According to the Global E-waste Monitor, 53.6 million tons of electronic waste was generated worldwide in 2019. The figure increased by 21 percent in just five years, making e-waste the fastest growing domestic waste stream in the world. The largest producer of electronic waste is China with a total of 10.1 million tons. In relative terms, however, the Chinese are a long way from the world's top at 7.2 kilograms per capita.
In comparison, many European and Anglo nations produce upwards of 20 kilograms per capita annually. Scandinavian countries rank especially high. Norway leads the ranking at 26 kilograms of e-waste per capita and year – a number potentially upped by the prevalence of electric cars in the country whose batteries count as (enormous chunks of) e-waste. The UK ranks second at close to 24 kilograms per capita, while Australia and the U.S. produce between 21 and 22 kilograms.

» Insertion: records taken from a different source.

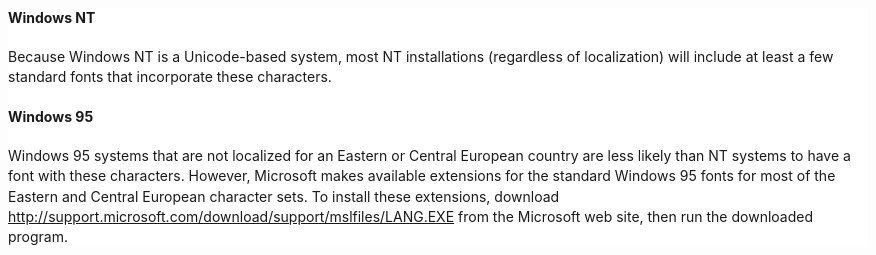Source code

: #### Windows NT

Because Windows NT is a Unicode-based system, most NT installations
(regardless of localization) will include at least a few standard fonts
that incorporate these characters.

#### Windows 95

Windows 95 systems that are not localized for an Eastern or Central
European country are less likely than NT systems to have a font with
these characters. However, Microsoft makes available extensions for the
standard Windows 95 fonts for most of the Eastern and Central European
character sets. To install these extensions, download
<http://support.microsoft.com/download/support/mslfiles/LANG.EXE> from
the Microsoft web site, then run the downloaded program.
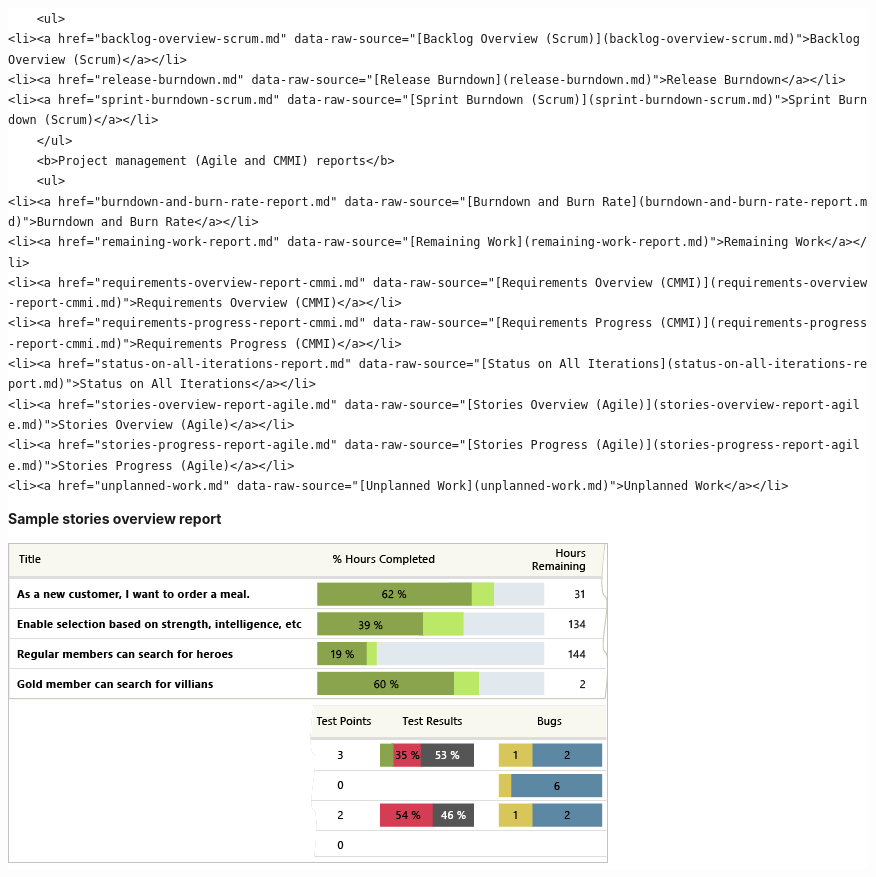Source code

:         <ul>
    <li><a href="backlog-overview-scrum.md" data-raw-source="[Backlog Overview (Scrum)](backlog-overview-scrum.md)">Backlog Overview (Scrum)</a></li>
    <li><a href="release-burndown.md" data-raw-source="[Release Burndown](release-burndown.md)">Release Burndown</a></li>
    <li><a href="sprint-burndown-scrum.md" data-raw-source="[Sprint Burndown (Scrum)](sprint-burndown-scrum.md)">Sprint Burndown (Scrum)</a></li>
        </ul>
        <b>Project management (Agile and CMMI) reports</b>
        <ul>
    <li><a href="burndown-and-burn-rate-report.md" data-raw-source="[Burndown and Burn Rate](burndown-and-burn-rate-report.md)">Burndown and Burn Rate</a></li>
    <li><a href="remaining-work-report.md" data-raw-source="[Remaining Work](remaining-work-report.md)">Remaining Work</a></li>
    <li><a href="requirements-overview-report-cmmi.md" data-raw-source="[Requirements Overview (CMMI)](requirements-overview-report-cmmi.md)">Requirements Overview (CMMI)</a></li>
    <li><a href="requirements-progress-report-cmmi.md" data-raw-source="[Requirements Progress (CMMI)](requirements-progress-report-cmmi.md)">Requirements Progress (CMMI)</a></li>
    <li><a href="status-on-all-iterations-report.md" data-raw-source="[Status on All Iterations](status-on-all-iterations-report.md)">Status on All Iterations</a></li>
    <li><a href="stories-overview-report-agile.md" data-raw-source="[Stories Overview (Agile)](stories-overview-report-agile.md)">Stories Overview (Agile)</a></li>
    <li><a href="stories-progress-report-agile.md" data-raw-source="[Stories Progress (Agile)](stories-progress-report-agile.md)">Stories Progress (Agile)</a></li>
    <li><a href="unplanned-work.md" data-raw-source="[Unplanned Work](unplanned-work.md)">Unplanned Work</a></li>
</ul>
    </td>
</tr>
</table>

**Sample stories overview report**  

![Sample stories overview report](../admin/media/IC665011.png)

Another factor in the rapid growth of e-waste is appliances becoming cheaper but are more seldomly built to last. But according to the researchers at the United Nations University compiling the report, the growth of e-waste volumes also signals a rise in living standards around the world, as more and more people are able to afford appliances that make everyday life easier. While the growth of e-waste might therefore not be entirely stoppable, the makers of the report caution that recycling and safe disposal capacities have to grow at the same pace as e-waste streams in order to keep up.